What Would GPT Click: Practical Effects of Human-AI Behavioral Misalignment and the Cost of Synthetic Participants in User Experience
Eduard Kuric, Peter Demcak, Matus Krajcovic
Don't use GPT to simulate user behavior in click tests or navigation studies. The distortions are systematic, not random noise you can average out. If budget forces a choice between synthetic data and no data, choose no data—bad data steers worse than intuition.
UX teams are replacing real user testing with GPT-simulated participants to cut costs and speed up iteration. The question is whether synthetic clicks predict real behavior well enough to guide design decisions.

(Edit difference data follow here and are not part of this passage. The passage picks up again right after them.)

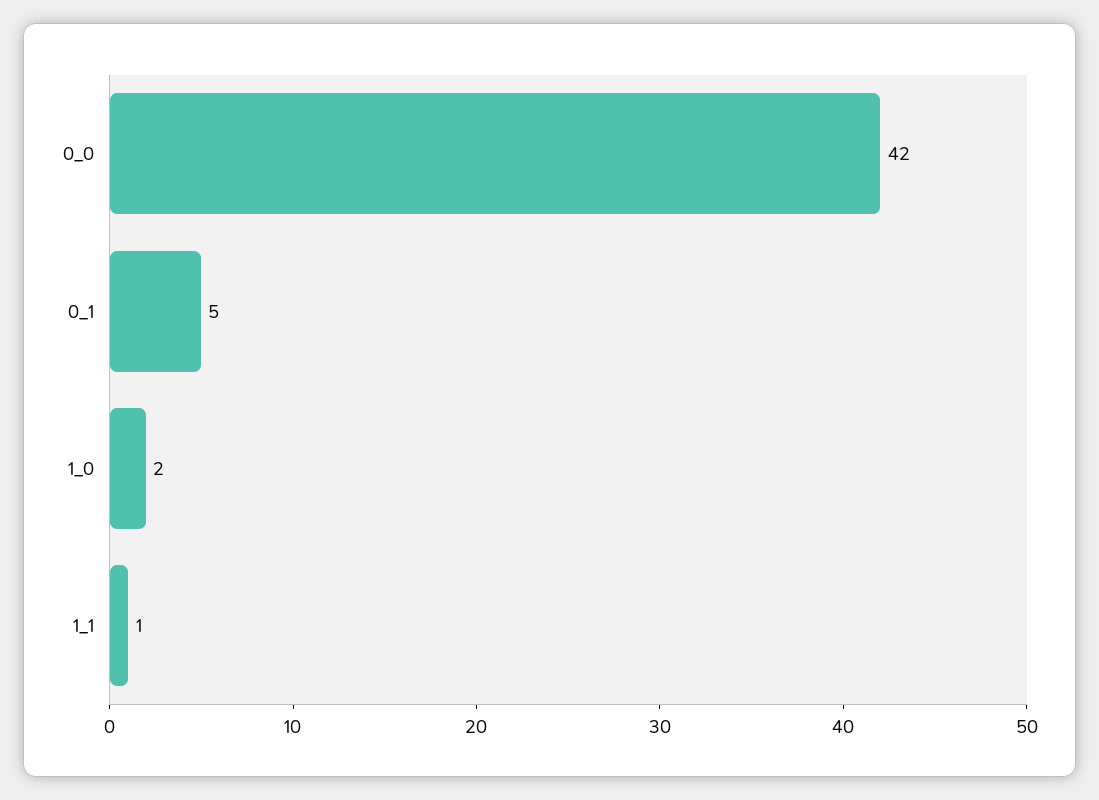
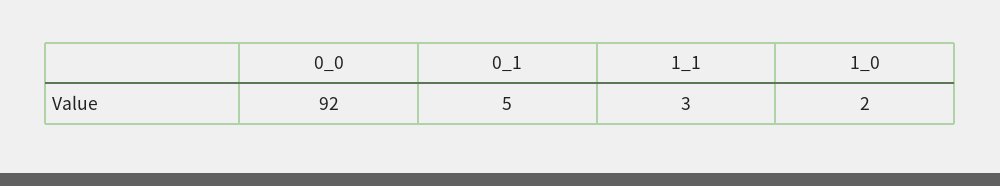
  {
-   "0_0": 42,
+   "0_0": 92,
    "0_1": 5,
    "1_0": 2,
-   "1_1": 1
+   "1_1": 3
  }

Method: GPT failed to predict where humans click in 53% of first-click tests across twelve diverse UX studies (n=3431). Participant personas, chain-of-thought reasoning, and sampling parameter tweaks produced no meaningful fidelity improvements—they just inflated believability. The synthetic responses showed systematic distortions in both click patterns and cognitive reasoning that stem from LLMs' statistical nature and linguistic training data.
Caveats: Tested on first-click tests only. Other UX methods (surveys, interviews) may show different failure modes.
Reflections: Do LLM simulation failures extend to other behavioral methods like card sorting or tree testing? · Can hybrid approaches (real users for critical paths, synthetic for edge cases) avoid the worst distortions? · Are there specific task types where synthetic participants perform acceptably?